Dass auch die EU – und zwar alle ihre Mitglieder – vom Anti-Datenschutz-Campaigning des sozialen Netzwerks betroffen ist, lässt aufhorchen. Denn wie hat die EU es dennoch geschafft, 2018 die Datenschutzgrundverordnung durchzubringen? Diese sichert Bürgern schließlich weitaus mehr Datenschutz zu, als davor. Du wirst nicht überrascht sein, dass Facebook natürlich versucht hat, die DSGVO zu verhindern. Nämlich in Form einer „Facebook-Freundin“, der irischen Ex-Premierministerin Enda Kenny. Sie wollte 2013 sogar im Rahmen der EU-Ratspräsidentschaft von Irland im Sinne von Facebook agieren. Das geht bei diesem neutralen Amt natürlich gar nicht! Zumal der Konzern seinen europäischen Sitz in Irland hat. Ein interessanter Aspekt am Rande …
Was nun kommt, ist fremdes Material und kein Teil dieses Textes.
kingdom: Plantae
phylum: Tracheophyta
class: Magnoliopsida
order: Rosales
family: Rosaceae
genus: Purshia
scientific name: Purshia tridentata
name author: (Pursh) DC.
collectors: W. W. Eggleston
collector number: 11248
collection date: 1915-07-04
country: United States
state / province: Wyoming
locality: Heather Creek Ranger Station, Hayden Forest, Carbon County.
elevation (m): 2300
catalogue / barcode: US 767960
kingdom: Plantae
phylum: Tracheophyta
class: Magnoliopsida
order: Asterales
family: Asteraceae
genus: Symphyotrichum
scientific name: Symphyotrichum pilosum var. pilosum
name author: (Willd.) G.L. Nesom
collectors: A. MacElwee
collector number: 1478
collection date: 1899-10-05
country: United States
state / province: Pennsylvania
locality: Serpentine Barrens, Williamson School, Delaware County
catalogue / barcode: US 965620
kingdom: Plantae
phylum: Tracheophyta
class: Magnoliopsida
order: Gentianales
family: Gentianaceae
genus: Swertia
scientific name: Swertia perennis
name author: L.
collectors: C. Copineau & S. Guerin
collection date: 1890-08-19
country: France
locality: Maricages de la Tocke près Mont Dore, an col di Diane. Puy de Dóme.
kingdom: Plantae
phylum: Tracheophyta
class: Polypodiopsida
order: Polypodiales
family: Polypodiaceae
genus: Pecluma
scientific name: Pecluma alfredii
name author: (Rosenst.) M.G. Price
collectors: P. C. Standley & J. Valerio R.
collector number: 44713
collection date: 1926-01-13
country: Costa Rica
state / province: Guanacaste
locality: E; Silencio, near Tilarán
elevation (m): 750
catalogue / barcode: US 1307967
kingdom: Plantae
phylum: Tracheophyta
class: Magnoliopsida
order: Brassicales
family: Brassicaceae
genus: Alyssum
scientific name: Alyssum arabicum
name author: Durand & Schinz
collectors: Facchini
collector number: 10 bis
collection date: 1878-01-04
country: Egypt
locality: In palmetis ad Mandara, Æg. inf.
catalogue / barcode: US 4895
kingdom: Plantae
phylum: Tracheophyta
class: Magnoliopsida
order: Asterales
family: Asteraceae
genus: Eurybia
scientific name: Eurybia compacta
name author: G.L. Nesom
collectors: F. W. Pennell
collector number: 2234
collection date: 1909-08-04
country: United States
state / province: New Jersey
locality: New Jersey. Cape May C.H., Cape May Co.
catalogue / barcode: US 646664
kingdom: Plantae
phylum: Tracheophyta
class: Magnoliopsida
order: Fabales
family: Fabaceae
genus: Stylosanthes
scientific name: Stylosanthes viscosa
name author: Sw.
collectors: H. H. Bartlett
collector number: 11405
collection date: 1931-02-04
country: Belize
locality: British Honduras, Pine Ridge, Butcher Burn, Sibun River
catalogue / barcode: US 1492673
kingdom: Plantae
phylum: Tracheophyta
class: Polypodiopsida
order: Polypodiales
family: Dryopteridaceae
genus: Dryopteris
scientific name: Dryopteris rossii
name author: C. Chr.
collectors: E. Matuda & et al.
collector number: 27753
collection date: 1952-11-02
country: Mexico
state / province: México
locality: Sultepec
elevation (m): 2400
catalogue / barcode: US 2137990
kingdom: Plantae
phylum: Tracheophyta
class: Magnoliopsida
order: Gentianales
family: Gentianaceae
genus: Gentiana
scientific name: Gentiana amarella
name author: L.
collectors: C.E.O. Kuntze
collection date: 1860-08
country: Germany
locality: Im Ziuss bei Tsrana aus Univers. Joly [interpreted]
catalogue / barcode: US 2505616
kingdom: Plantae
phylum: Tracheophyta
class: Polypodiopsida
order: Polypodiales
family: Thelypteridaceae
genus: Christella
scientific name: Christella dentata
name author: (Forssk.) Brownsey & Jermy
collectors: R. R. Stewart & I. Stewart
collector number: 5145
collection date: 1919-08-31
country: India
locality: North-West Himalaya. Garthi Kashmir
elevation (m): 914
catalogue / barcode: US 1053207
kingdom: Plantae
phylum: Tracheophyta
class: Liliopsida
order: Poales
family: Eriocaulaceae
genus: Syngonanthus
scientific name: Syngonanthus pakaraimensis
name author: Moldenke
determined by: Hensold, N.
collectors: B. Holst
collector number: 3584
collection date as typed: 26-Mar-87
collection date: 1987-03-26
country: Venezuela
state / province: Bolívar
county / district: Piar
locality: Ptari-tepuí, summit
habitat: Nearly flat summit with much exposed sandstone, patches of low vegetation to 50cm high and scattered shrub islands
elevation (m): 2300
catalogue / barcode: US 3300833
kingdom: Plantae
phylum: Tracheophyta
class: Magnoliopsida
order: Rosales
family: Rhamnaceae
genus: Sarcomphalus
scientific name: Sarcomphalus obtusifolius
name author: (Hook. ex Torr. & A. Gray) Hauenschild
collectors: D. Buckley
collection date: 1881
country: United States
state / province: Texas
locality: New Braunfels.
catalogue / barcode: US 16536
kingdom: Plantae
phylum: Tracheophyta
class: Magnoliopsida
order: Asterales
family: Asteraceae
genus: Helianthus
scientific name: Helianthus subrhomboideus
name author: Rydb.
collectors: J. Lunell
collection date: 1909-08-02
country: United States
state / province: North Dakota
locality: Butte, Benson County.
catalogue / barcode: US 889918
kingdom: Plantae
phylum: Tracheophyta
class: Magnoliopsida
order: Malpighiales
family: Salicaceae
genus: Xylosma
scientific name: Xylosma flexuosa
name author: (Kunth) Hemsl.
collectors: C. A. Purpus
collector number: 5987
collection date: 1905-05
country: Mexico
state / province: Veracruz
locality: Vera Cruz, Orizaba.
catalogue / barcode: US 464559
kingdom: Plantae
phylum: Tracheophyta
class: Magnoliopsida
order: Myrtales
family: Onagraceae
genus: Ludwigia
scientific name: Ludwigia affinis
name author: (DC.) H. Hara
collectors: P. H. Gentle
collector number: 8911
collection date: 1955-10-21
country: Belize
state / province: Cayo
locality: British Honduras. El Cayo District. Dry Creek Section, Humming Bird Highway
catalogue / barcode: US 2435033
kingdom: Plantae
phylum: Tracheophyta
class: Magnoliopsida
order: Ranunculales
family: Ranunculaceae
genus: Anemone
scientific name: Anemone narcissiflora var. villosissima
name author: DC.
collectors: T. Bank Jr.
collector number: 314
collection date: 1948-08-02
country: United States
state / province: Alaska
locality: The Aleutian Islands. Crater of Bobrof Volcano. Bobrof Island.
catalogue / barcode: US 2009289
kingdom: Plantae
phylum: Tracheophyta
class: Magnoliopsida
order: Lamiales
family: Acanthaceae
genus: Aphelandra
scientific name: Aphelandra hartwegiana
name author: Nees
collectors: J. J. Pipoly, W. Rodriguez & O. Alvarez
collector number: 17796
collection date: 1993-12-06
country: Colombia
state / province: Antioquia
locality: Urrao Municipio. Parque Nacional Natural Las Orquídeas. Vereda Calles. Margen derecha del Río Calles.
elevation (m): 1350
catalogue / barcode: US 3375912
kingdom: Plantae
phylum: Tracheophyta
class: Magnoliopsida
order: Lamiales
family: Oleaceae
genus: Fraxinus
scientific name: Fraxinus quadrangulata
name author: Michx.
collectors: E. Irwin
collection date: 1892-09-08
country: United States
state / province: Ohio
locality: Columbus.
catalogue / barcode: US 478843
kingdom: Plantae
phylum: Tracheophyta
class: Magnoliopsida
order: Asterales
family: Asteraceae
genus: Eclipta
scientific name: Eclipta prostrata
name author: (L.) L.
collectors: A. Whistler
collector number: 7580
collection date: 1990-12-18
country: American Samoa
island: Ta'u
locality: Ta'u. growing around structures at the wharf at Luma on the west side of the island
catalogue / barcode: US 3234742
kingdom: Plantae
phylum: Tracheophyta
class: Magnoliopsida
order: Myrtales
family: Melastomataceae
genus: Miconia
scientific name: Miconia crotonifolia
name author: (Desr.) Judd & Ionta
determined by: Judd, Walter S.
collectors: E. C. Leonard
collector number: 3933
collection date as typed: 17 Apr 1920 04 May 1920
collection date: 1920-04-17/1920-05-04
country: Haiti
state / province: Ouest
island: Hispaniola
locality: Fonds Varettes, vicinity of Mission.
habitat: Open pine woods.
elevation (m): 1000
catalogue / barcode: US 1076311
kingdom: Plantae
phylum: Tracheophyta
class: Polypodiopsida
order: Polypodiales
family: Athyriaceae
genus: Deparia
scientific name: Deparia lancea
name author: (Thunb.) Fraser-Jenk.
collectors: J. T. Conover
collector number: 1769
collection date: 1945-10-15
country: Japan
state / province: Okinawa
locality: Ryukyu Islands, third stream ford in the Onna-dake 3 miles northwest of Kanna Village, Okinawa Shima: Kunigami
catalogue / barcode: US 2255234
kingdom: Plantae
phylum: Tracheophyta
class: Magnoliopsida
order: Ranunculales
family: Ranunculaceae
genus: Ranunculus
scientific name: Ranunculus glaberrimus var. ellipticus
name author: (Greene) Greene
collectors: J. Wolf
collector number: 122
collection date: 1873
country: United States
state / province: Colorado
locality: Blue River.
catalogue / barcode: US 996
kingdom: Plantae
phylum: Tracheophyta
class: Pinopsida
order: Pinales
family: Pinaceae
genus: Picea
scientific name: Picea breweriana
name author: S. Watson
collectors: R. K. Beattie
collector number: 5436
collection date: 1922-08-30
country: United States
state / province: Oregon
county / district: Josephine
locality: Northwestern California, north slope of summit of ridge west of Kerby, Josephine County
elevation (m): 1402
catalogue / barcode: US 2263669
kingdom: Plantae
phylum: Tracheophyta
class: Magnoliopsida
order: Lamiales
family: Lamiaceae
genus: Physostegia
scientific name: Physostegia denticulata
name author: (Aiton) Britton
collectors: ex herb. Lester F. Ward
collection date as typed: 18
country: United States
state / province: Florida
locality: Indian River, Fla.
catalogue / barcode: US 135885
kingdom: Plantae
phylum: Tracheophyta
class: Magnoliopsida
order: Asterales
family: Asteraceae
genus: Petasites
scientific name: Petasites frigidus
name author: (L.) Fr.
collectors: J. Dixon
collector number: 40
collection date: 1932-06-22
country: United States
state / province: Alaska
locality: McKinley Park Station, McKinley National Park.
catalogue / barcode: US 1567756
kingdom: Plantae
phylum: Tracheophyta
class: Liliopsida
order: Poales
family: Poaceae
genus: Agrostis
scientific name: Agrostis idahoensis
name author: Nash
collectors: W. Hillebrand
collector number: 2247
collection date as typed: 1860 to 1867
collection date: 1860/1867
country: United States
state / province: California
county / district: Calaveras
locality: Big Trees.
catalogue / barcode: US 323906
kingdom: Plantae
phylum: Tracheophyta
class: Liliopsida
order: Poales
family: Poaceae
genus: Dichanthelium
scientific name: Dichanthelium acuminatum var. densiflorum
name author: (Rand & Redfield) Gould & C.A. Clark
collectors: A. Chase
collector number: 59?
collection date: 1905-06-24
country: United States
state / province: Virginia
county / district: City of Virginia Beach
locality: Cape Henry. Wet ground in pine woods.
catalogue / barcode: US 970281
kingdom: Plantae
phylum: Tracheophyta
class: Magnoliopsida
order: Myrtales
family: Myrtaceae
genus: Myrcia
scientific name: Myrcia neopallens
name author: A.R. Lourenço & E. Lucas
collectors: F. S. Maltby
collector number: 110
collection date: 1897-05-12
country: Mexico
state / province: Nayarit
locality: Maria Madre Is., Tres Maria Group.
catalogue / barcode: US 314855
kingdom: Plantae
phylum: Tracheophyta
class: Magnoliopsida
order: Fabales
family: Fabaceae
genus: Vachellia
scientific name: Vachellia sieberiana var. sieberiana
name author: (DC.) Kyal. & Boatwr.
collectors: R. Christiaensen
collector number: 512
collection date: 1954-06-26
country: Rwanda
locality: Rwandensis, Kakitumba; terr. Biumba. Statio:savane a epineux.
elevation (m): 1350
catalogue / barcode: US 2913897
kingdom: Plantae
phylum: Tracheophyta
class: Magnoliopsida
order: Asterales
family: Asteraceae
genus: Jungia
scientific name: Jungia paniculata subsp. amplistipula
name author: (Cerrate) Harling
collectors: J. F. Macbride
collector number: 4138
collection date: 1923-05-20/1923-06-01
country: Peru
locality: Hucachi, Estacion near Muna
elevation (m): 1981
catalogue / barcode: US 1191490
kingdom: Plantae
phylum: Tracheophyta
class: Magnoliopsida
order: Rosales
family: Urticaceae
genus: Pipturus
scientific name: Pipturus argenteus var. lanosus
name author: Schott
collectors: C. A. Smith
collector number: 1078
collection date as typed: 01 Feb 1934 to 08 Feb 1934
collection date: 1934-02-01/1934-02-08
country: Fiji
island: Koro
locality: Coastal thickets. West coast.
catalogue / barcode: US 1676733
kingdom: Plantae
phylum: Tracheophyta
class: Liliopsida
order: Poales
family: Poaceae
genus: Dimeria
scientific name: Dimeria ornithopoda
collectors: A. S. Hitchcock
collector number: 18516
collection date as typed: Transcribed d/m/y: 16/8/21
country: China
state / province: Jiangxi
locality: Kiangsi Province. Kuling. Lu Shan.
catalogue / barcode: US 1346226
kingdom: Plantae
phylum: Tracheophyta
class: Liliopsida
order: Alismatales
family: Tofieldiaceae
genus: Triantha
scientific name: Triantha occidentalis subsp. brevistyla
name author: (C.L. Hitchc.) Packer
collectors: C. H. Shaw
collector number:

Erpressung made by Sheryl Sandberg

In der EU hat sich Facebook also anscheinend einer Politikerin bedient. Aber auch Investitionen sind ein beliebtes Erpressungsthema des Konzerns. Ganz nach dem Motto: Wir bauen bei euch einen neuen Firmensitz o.ä. und dafür schafft ihr uns neue Datenschutz-Gesetze vom Hals. So geschehen z. B. in Malaysien oder Kanada. Sheryl Sandberg höchstselbst soll sich eingeschaltet haben, als die Politik nicht so spurte, wie sich der Facebook COO das vorstellte. Man könne sich auch ganz einfach einen anderen Standort aussuchen …

Beeinflussung unter dem Deckmantel des Feminismus

Überhaupt soll Sheryl Sandberg im Zentrum des Lobbyismus stehen. Die Zweit-Chefin von Facebook soll auch ihre Aktivitäten in Bezug auf Karriere-Frauen für ihre Zwecke genutzt haben. Beispielsweise Viviane Reding, ihres Zeichens Ex-Justizministerin. Ist ja ganz praktisch, wenn man unter dem Deckmäntelchen des Feminismus auch die ganz eigenen Facebook-Datenkraken-Ziele verfolgt … Ein internes Schreiben von Facebook verrät aber, dass es mit Reding nicht wie vorgesehen geklappt hat. Die EU hat sich mit ihrer DSGVO eben doch durchgesetzt. David hat einmal gegen Goliath gesiegt.

Wieder mal einige interessante Facebook-Aktivitäten, die es mit Datenschutz und Privatsphäre nicht gut meinen. Was aber sagt der Konzern dazu? Wie immer: wenig. Die internen Dokumente seien erstens unter Verschluss, da sie einem Gerichtsverfahren mit dem Bikini-App-Entwickler Six4Three entstammen. Außerdem würden völlig falsche Zusammenhänge aufgestellt. In Wirklichkeit ist alles ganz anders. Eh klar …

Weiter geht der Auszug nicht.